Justice

Study: When Kids Have Summer Jobs, Violent Crime Goes Down

As summer begins, the Department of Labor has touted a study that revealed that students with summer jobs are 43% less likely to be arrested for a violent crime.

The study, which was authored by University of Pennsylvania criminologist Sara Heller, put 700 Chicago teens in jobs that were either 25-hours-per-week or 15-hours-per-week. The students in the study all came from schools with high rates of violence. The students were also from disadvantaged backgrounds -- 90% of them qualified for government-aided school lunch -- and were mostly minorities. They were hired in to fill roles such as camp counselors and office assistants and were paid the Illinois minimum wage of $8.25 per hour.

Interestingly, the study found violent crime actually decreased after the study was completed. This might mean the experience made a lasting impact on the students who participated.

Youth unemployment is still high

This study comes out at a time when youth unemployment -- which tracks 16 to 24-year-olds -- is stubbornly high. From April to July of 2014, the amount of unemployed young people rose by 2.1 million to 20.1 million, according to the US Bureau of Labor Statistics. In July, the youth unemployment rate was 14.3%. For young black people, who made up the majority of Heller's study, the unemployment rate was 24.8%.

A Young Invincibles study says each unemployed young person will cost the federal government and his or her state government $4,100 annually in foregone tax revenue and government subsidies. The bulk of that money -- about 90% -- is from lost tax revenue, not subsidies. So, the conclusion is that most of this cost is hidden to taxpayers because it's not a line item on the budget.

A solution?

Considering its cost to taxpayers -- from foregone tax revenue to subsidies to expenses in the criminal justice system -- youth unemployment is something that the federal government and local and state governments should be prioritizing.
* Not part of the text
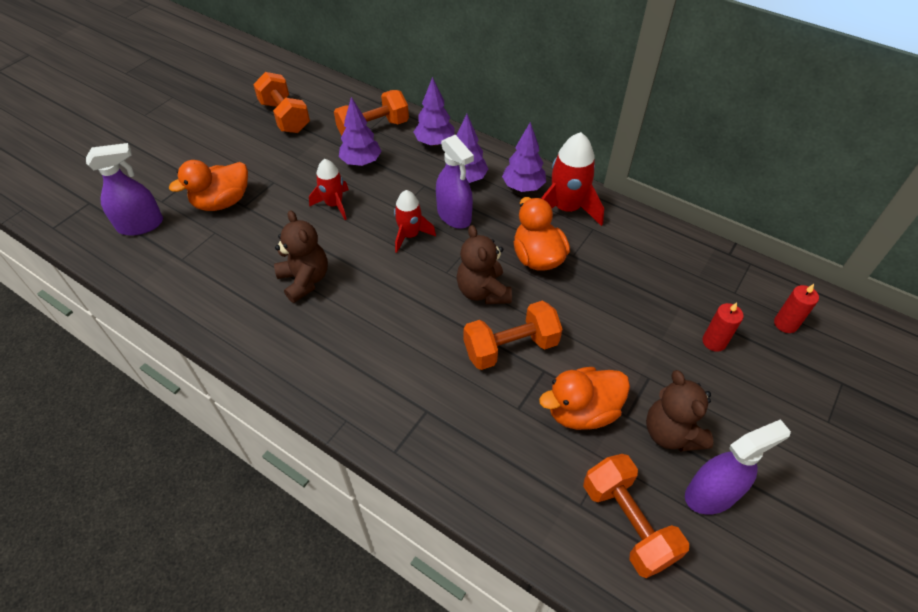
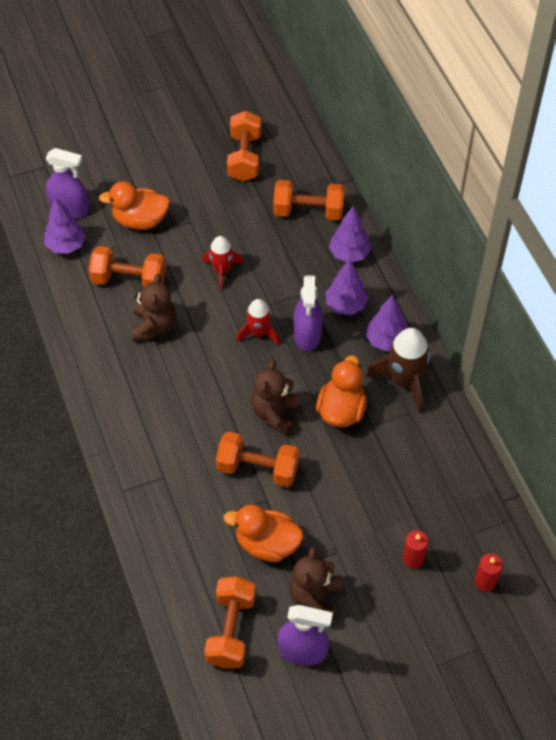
camera: 35 degrees right, 5 degrees up
(248, 254) = (129, 279): none -> orange dumbbell
(361, 162) = (273, 240): purple tree -> purple tree (66, 245)
(566, 209) = (404, 381): red rocket -> brown rocket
This can come in the form of jobs programs, where jobs are provided directly by government, or through services where the government serves as a middle man connecting young people to employers. One solution suggested by Young Invincibles is to ramp up the AmeriCorps program, which only provides 82,500 jobs despite having over 500,000 applicants.

Attn: has covered the need for more investment in AmeriCorps here.

At-risk youth, according to Young Invincibles, cost taxpayers over $100,000 over their lifetime. Heller's study of summer jobs in Chicago shows that summer jobs could help lessen that cost.